Salah satu keturunan keluarga besar Kerajaan Talaga Manggung Teten Wilman mengatakan intinya tujuan kegiatan ‘Nyiramkeun Pusaka’ ini adalah silaturahmi sesama keturunan Talaga Manggung.
“Waktunya (Nyiramkeun Pusaka) itu pasti hari Senin, bulan Safar. Tanggalnya, tanggal belasan yang terakhir. Diantara tanggal 13 atau 19 waktunya pasti itu,” kata Wilman saat ditemui di Museum Talaga Manggung, Selasa 13 September 2022.
Ada beberapa tujuan dari proses kegiatan Nyiramkeun benda-benda pusaka itu. Yakni menjaga tali silaturahmi antar keluarga.
“Tujuannya silaturahmi aja. Itung-itung memperingati leluhur kita juga,” ujarnya.
Kemudian lanjut dia, adanya kegiatan Nyiramkeun Pusaka ini sambil mengetahui pengetahuan kepada masyarakat bahwa di sini tuh pernah ada sebuah kerajaan dan inilah bukti-buktinya.
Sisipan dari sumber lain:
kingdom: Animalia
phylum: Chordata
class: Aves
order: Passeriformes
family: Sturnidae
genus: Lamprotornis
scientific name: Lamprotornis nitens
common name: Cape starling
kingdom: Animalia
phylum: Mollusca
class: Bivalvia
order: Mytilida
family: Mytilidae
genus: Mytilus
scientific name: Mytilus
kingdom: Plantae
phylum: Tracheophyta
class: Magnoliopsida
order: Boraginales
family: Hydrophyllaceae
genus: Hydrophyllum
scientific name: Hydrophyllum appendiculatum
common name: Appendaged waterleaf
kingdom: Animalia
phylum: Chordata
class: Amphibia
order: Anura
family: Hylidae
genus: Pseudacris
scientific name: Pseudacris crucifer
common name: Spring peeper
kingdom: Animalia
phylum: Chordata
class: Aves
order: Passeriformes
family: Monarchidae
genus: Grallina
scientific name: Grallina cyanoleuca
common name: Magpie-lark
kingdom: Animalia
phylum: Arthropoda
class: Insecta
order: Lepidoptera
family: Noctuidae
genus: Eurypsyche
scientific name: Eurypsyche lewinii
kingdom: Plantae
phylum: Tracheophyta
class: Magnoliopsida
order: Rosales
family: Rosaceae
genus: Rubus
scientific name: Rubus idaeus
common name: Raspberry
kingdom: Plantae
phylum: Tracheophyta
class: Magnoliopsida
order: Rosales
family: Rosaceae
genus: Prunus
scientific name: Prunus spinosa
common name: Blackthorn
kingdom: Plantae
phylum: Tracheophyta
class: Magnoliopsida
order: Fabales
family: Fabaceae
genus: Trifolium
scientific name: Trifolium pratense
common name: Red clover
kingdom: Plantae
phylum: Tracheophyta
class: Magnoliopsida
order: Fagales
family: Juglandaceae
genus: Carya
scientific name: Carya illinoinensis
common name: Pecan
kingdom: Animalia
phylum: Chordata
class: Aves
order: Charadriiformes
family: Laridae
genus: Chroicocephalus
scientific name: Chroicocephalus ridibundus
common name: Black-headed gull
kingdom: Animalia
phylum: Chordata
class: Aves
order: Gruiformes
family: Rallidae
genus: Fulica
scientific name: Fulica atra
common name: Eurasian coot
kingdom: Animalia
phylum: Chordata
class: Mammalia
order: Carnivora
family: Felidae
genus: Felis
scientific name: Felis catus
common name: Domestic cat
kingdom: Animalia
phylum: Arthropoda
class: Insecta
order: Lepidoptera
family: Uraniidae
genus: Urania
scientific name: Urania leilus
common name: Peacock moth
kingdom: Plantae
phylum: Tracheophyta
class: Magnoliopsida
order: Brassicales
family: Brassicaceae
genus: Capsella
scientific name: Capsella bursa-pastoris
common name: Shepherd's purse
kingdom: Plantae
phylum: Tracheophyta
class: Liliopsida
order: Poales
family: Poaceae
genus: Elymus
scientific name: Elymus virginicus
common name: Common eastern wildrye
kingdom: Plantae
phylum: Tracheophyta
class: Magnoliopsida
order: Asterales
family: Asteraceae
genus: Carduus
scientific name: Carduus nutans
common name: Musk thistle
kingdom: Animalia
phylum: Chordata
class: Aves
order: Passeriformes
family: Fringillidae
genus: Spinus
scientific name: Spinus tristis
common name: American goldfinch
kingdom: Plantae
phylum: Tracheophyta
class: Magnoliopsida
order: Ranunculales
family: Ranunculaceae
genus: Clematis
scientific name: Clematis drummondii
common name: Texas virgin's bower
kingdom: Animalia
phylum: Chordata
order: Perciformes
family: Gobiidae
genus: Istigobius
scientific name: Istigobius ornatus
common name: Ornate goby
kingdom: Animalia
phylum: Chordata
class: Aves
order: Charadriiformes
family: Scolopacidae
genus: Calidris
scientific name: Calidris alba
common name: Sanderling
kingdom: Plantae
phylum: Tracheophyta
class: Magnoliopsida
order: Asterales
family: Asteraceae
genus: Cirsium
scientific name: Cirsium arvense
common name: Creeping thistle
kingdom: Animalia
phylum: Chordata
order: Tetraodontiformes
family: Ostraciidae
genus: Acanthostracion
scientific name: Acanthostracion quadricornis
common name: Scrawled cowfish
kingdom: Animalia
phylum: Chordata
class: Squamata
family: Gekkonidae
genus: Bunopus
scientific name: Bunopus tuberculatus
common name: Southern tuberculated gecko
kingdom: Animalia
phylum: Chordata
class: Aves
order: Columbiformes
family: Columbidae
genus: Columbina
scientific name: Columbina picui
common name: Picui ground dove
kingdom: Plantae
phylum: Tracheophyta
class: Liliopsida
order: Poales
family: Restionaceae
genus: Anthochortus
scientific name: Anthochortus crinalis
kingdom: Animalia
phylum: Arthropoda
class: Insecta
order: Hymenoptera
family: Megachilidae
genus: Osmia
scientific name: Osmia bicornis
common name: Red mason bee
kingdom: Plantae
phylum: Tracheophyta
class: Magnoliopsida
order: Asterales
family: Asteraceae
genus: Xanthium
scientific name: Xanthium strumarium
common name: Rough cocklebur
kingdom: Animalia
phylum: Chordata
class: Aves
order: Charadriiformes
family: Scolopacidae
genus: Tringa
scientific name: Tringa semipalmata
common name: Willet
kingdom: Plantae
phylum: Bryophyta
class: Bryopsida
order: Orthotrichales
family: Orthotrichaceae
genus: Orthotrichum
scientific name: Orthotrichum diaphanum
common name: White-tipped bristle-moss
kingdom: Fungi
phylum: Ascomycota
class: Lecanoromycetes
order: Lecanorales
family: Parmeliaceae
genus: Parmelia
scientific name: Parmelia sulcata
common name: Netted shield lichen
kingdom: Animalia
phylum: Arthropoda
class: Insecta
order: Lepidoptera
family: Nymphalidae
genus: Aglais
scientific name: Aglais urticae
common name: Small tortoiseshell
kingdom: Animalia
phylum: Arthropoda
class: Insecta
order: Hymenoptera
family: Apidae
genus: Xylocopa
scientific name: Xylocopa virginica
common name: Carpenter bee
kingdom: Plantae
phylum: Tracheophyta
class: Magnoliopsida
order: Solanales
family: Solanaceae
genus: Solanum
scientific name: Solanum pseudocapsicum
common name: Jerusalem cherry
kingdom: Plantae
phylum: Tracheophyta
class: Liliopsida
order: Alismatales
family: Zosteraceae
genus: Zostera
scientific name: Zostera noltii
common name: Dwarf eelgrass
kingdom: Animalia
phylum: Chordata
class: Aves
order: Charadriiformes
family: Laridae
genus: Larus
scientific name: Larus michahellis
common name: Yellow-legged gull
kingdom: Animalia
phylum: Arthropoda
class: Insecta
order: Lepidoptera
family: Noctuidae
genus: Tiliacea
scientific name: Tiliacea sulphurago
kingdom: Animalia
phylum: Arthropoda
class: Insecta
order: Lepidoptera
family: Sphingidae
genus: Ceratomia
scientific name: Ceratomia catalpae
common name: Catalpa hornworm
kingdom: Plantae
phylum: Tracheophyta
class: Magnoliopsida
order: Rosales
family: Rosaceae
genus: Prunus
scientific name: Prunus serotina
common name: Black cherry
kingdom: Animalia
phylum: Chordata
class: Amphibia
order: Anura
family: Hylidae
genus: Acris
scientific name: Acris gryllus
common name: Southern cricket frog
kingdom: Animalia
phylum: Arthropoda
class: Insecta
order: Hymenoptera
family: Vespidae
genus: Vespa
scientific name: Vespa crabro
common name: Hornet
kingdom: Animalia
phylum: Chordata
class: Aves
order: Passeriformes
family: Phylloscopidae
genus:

Menurut dia benda pusaka banyak, dengan berbagai jenis barang, dari mulai yang kuno alat-alat senjata pribadi keris, pedang dan lain sebagainya.
“Usia benda pusaka itu ada yang sampai ratusan juga,” ujarnya.
Selain keris dan pedang terdapat juga baju perang. Kemudian ada Arca, dan Simbar Kencana.
“Benda pusaka banyak, ratusan, dengan berbagai jenis barang dari mulai uang kuno, Goong renteng, masih tersimpan cuma kondisinya udah tua sekali pas ditabuh tuh suaranya udah fals,” jelasnya (Ade).